** Opening SOURCE DATA block **

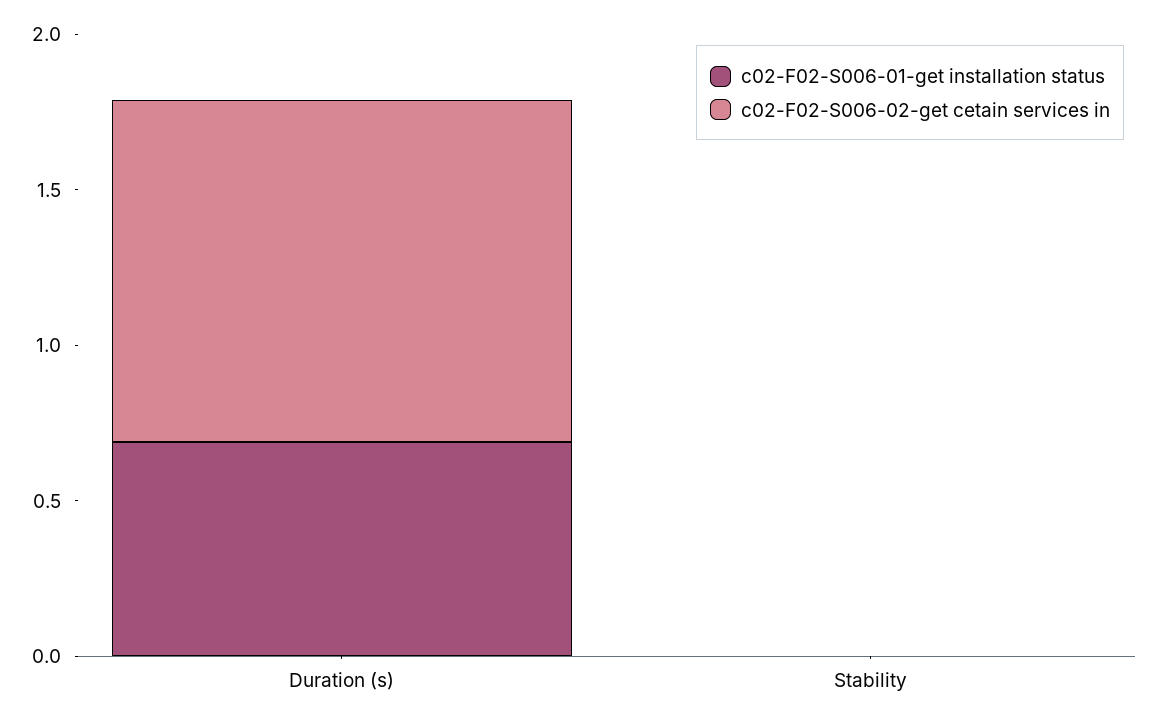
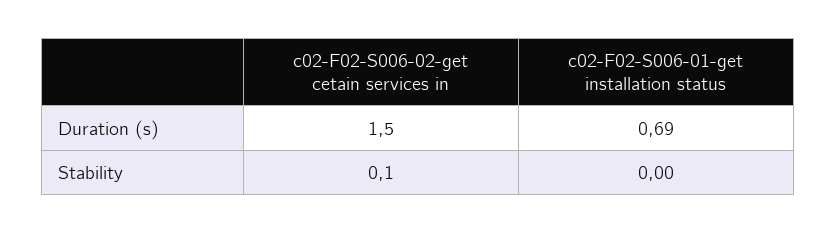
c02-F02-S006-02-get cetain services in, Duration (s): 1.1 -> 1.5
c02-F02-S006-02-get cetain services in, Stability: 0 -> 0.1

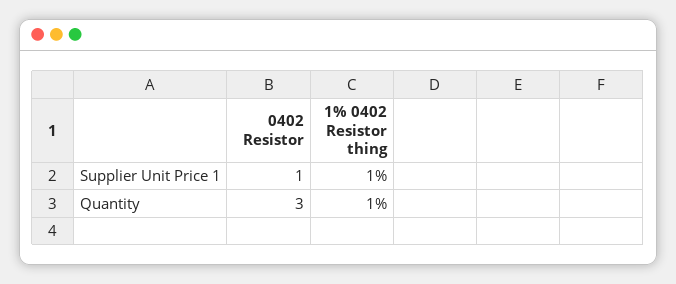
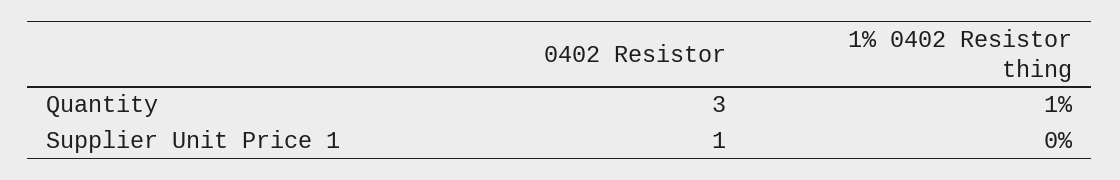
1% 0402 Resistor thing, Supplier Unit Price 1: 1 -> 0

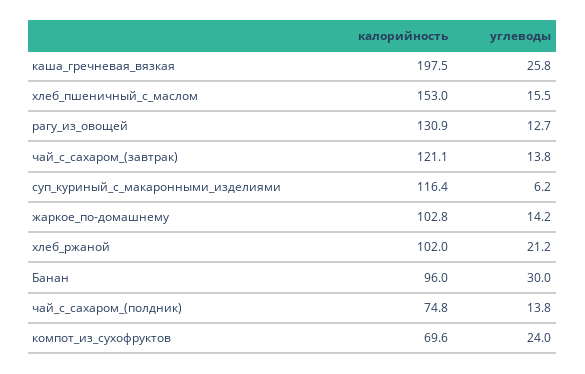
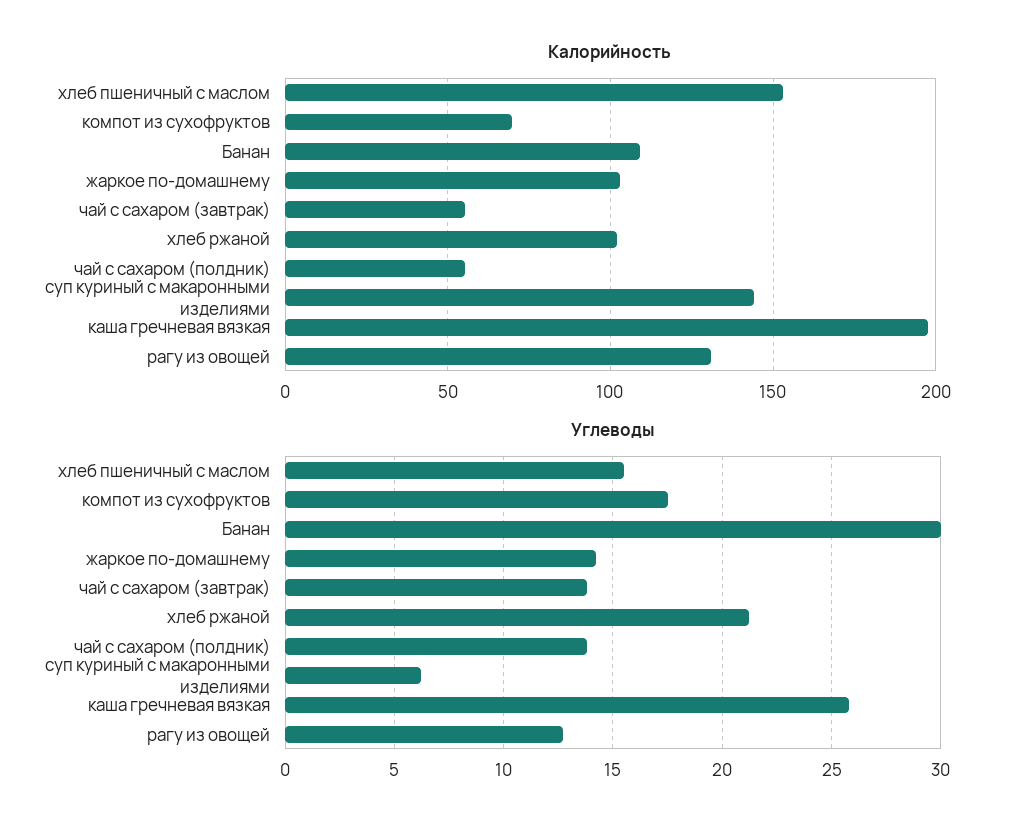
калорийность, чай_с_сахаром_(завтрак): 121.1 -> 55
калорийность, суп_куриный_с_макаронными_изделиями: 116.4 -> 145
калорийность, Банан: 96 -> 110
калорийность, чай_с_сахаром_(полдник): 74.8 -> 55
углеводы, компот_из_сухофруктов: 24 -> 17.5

** Closing SOURCE DATA block **
** Opening SOURCE DATA block **

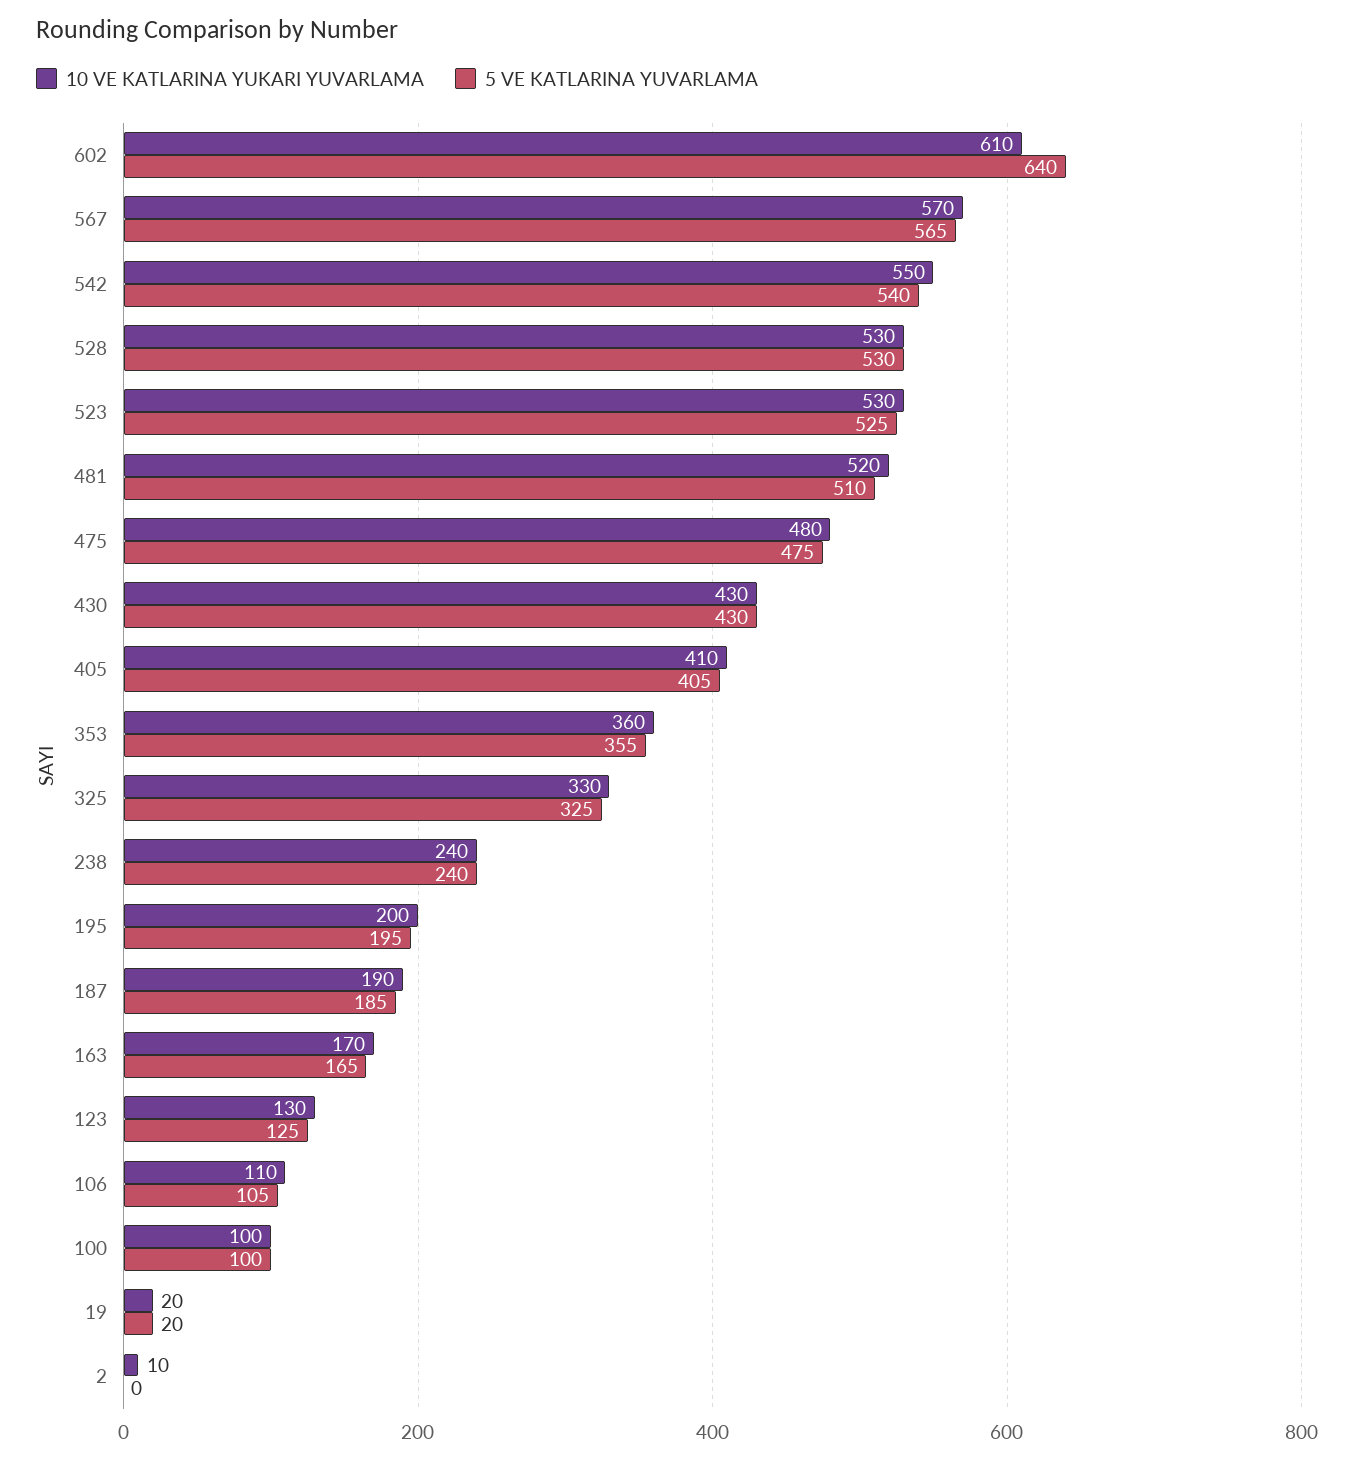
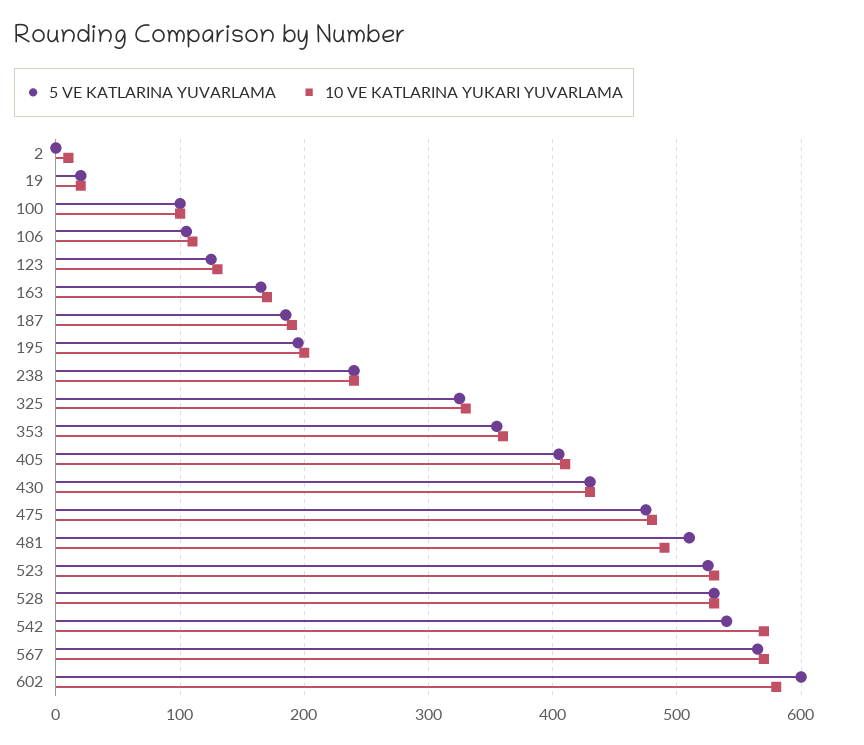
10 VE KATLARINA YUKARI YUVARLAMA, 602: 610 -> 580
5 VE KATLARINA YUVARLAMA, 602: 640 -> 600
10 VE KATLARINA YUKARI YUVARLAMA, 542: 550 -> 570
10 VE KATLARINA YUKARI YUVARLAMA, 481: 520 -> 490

** Closing SOURCE DATA block **

Everything in the material above from the line that has "калорийность, Банан: 96 -> 110" through the line that has "углеводы, компот_из_сухофруктов: 24 -> 17.5" must be duplicated exactly, with no other lines given.

калорийность, Банан: 96 -> 110
калорийность, чай_с_сахаром_(полдник): 74.8 -> 55
углеводы, компот_из_сухофруктов: 24 -> 17.5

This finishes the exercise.